Published: June 26, 2008

Sex, drugs, and rock and roll and their application by the Enterprise High School class of 1968, plus thrills from 1988, 1998 and half of 2008 were mentioned here a week ago as today’s topics.
Space permitting, we’ll get to them.
First, let’s talk about summertime staples besides S.D.R&R…such as Vacation Bible School, those weeklong, frolicsome summertime events most churches hold.
Today, “Castaway Island,” “Moonlight Bay,” “Starship Adventure,” “Romping in the Park” and an endless skein of VBS aliases are employed to entice young’uns to forsake their video games for a few hours daily, celebrate their youth and religion and discover new things as we once did.
Personally, three VBS discoveries are most memorable.
The three, made at First Methodist Church, were: lack of artistic skill, pretzels and Hawaiian Punch.
In the early years - already in the clutches of the vixen who ultimately become our senior class homecoming queen, Mary Rollins (Cannon) - cutting out religious-themed-pictures and pasting them on construction paper posed no problems.
After that it was all downhill as evidenced by the baskets we wove one summer.

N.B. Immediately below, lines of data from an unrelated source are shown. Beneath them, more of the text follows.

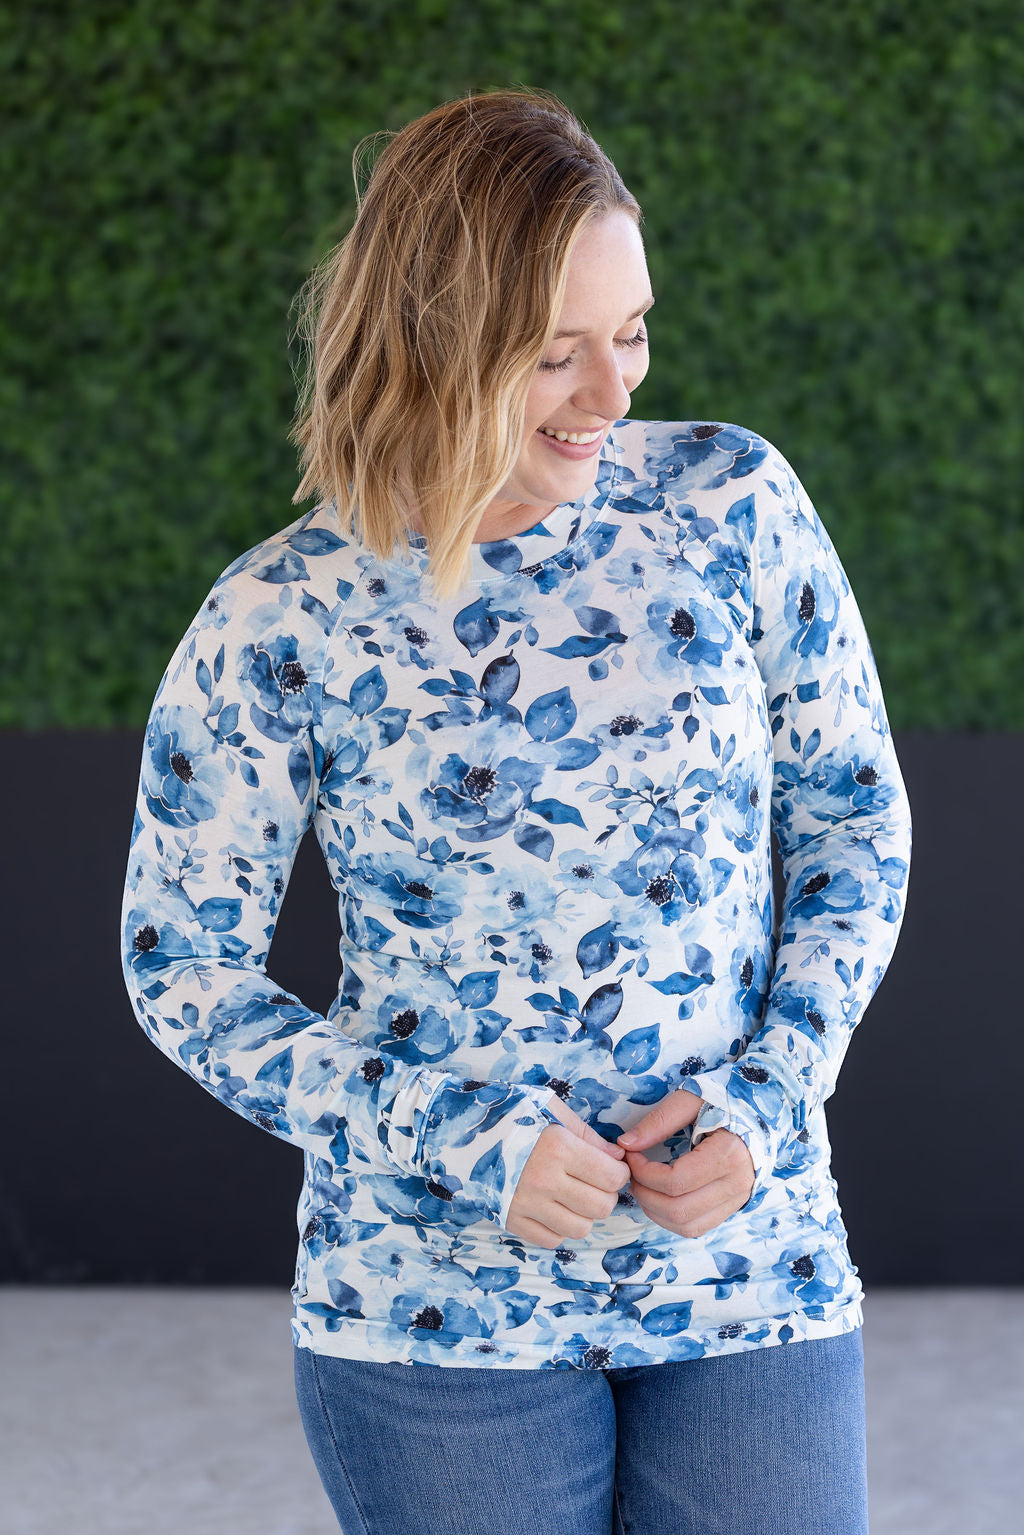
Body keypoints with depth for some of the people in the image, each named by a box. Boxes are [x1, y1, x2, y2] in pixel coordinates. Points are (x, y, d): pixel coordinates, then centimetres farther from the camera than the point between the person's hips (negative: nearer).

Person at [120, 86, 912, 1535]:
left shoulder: (733, 504, -4)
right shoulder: (281, 623, -10)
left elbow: (855, 824, 5)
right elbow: (183, 965, -2)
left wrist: (768, 1099, -8)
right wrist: (461, 1141, -12)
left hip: (753, 1273, 2)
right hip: (439, 1312, -2)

We were provided a wooden base, with pre-drilled holes. We soaked the basket-making reeds in water overnight and wove our baskets the next morning.
Somewhere in the House of Adams, that basket remains; the patina it’s taken on the last half century adds nothing to the wopsidedest basket ever wove!

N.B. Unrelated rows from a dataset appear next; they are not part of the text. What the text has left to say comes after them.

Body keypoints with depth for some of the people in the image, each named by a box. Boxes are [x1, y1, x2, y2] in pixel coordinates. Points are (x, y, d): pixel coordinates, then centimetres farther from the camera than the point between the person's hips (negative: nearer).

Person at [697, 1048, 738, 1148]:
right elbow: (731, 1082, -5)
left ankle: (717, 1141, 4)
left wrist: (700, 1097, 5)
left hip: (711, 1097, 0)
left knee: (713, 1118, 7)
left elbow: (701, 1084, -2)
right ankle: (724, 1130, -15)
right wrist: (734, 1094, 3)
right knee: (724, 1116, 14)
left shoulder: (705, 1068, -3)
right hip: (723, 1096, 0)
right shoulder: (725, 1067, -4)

Sadly, the basket was but the first in a skein of projects that has yet to yield even one yard-sale item.
However, our family’s only child has excelled in consuming pretzels, Hawaiian Punch and most other items summertime produces.
Recently, grandson Lane Marler, 10, discovered a new hot weather fare: mulberries he found dangling from a tree in public view that’s obviously been skulking there more than a quarter century.
Now, when we have our weekly summer “fruit day,” we enjoy mulberries that stain everything they touch, blackberries, wild yellow and red plums, watermelons, honeydews and cantaloupes or “mushmelons” as some say.
Later this summer, we’ll relish locally-grown and personally-boiled peanuts. We’ll ice down personally-picked bullaces and scuppernongs and mow through them like, uh, corn through a goose.
Note: Type “bullaces,” “scuppernongs,” “scupnins” or “scuplins” on your computer to see what Mr. Bill Gates’ dictionary does.
Lane’s heard about blackberry nectar Mother made for years, and he savors Red Rock imitation peach and imitation grape sodas on the rocks.
He’s yet to sample maypop seeds, but that’ll end soon; we’ve spotted some maypop vines right beside the plum trees where we shared our most favorite wild fruit with a couple of LARGE snakes that arrived before we did one early June morning.
A rising fifth-grader, Lane eats turnips, collards, butterbeans, and corn, on and off the cob, plus most everything else that grows locally.
Recently, he discovered a new taste sensation: Vidalia onion slices dipped in catsup or ketchup.
Now there’s a strange item. Officially, tomatoes are a fruit but catsup/ketchup is a vegetable for guvmint purposes, like appearing on cafeteria lines.
Lane has spotted chinaberries before he discovered mulberries, but he hasn’t been tempted to eat one nor has he expressed interest in eating catalpa (aka Catawba or “tauger”) worms.
Oops.
No space left for sex, drugs and rock and roll.